Le courrier sur écorce est souvent catégorisé comme un art de tranchée, au même titre que les bagues en aluminium et autres bijoux fantaisie réalisés à l’époque, ou les trop fameuses douilles d’obus dont on ne sait que rarement s’ils sont « bons de guerre » ou postérieurs, artisanaux ou industriels. Les courriers sur écorces de bouleau sont une production de la zone des armées particulière et toujours spectaculaire, d’autant que sa conservation n’est pas spécialement simple.
Ce type de correspondance est régulièrement mis en avant sur des sites d’archives depuis la Grande collecte qui en a vu un certain nombre proposé à la numérisation.
Toutefois, ce qui va m’intéresser n’est pas tant le support que ce que nous apprennent quelques exemplaires isolés précieusement conservés.
- Provenance des documents
Il est possible de retracer une petite partie de l’histoire de ces documents. Vers 2011, au moment du départ en maison de retraite d’une dame âgée, la famille fit le vide des affaires. Il restait des sacs poubelle qui allaient être enlevés quand la fille de la dame appela une voisine, lui demandant de bien vouloir les fouiller pour voir si elle ne trouvait pas le chapelet et le missel de sa mère. C’est ainsi que cette dame tomba sur les cartes, en parla à la fille qui lui dit de les garder si cela l’intéressait et de laisser partir le reste. Pensant à son frère dont elle connaissait l’intérêt pour la Grande Guerre, c’est ainsi que ces cartes quittèrent la famille. Conservées précieusement depuis, elles furent proposées à la sagacité d’une personne intéressée par la Première Guerre mondiale qui me proposa plus tard de faire une recherche dessus.
- Un artiste et un « camarade d’arme »
Les dix cartes appartiennent à un ensemble cohérent. Cinq cartes datées le sont de mars et avril 1916, une autre a été réalisée pour le 1er janvier 1917 et une dernière est de 1918. Les trois dernières ne portent aucune indication.
Les quelques écrits donnent des éléments afin de retrouver les protagonistes de l’histoire : celui qui écrit les cartes est Eugène Rousillion, de la B/3 des étapes du Génie. Il écrit à sa famille dont une « Marie ». Il doit être né vers le mois d’avril car il mentionne son anniversaire prochain dans un courrier du 29 mars 1916. Les cartes ont dû être envoyées sous enveloppe car on ne dispose d’aucune adresse ni tampon à l’exception d’un cachet de la compagnie « B/3 d’étape du 2e régiment du génie ». L’artiste qui a réalisé ces dessins sur écorces est le sapeur Raimbault de la Cie 4/9 du 1er régiment du génie.
# # # #
*Objectif de la tâche*.
Répondez à ces questions à l'aide du texte sur le courrier sur écorce :
(a) Vers quelle année la famille a-t-elle vidé les affaires de la dame âgée partant en maison de retraite ?
(b) Combien des dix cartes ne portent aucune indication ?
(c) Quel sapeur a réalisé les dessins sur écorces, et de quelle compagnie faisait-il partie ?

*Données fournies*.
# # # #
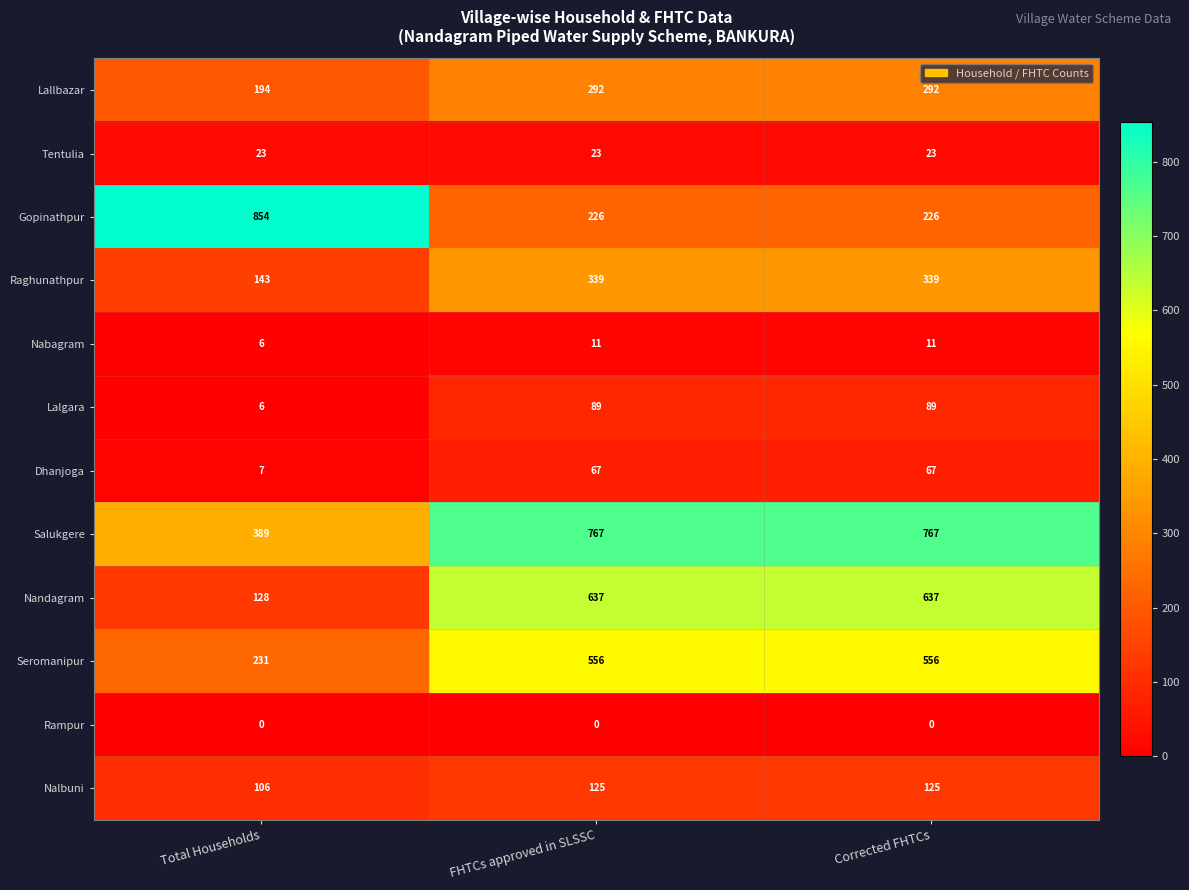

At FHTCs approved in SLSSC, list the series in order from smallest to largest.

Rampur, Nabagram, Tentulia, Dhanjoga, Lalgara, Nalbuni, Gopinathpur, Lallbazar, Raghunathpur, Seromanipur, Nandagram, Salukgere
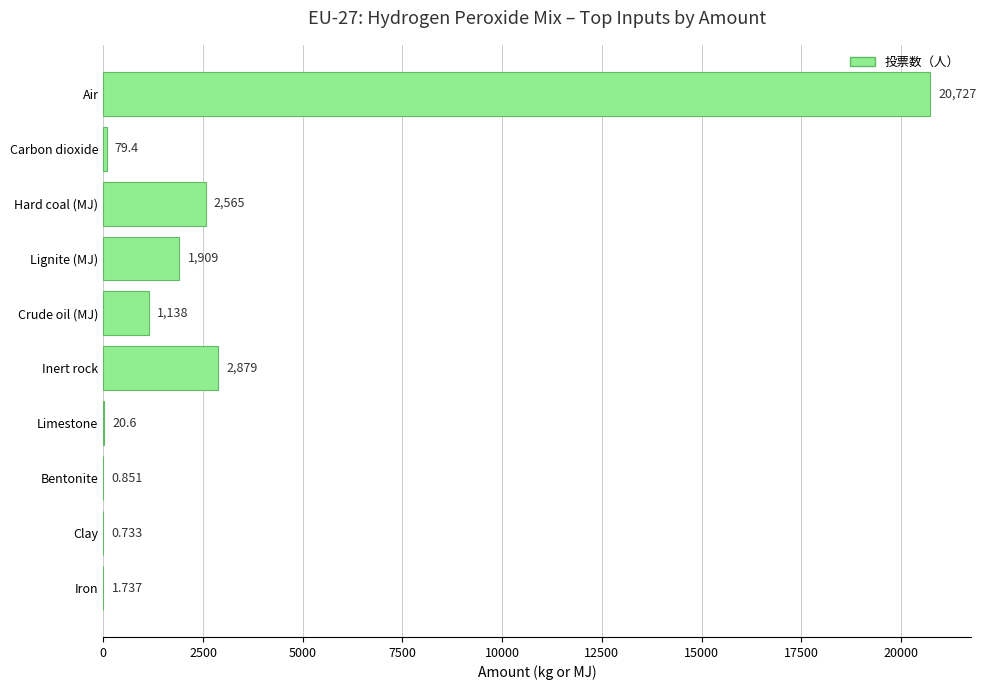

Which has a higher value, Air or Inert rock?

Air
# # # #
*Corrigé*.
(a) Vers 2011.
(b) Trois.
(c) Le sapeur Raimbault, de la Cie 4/9 du 1er régiment du génie.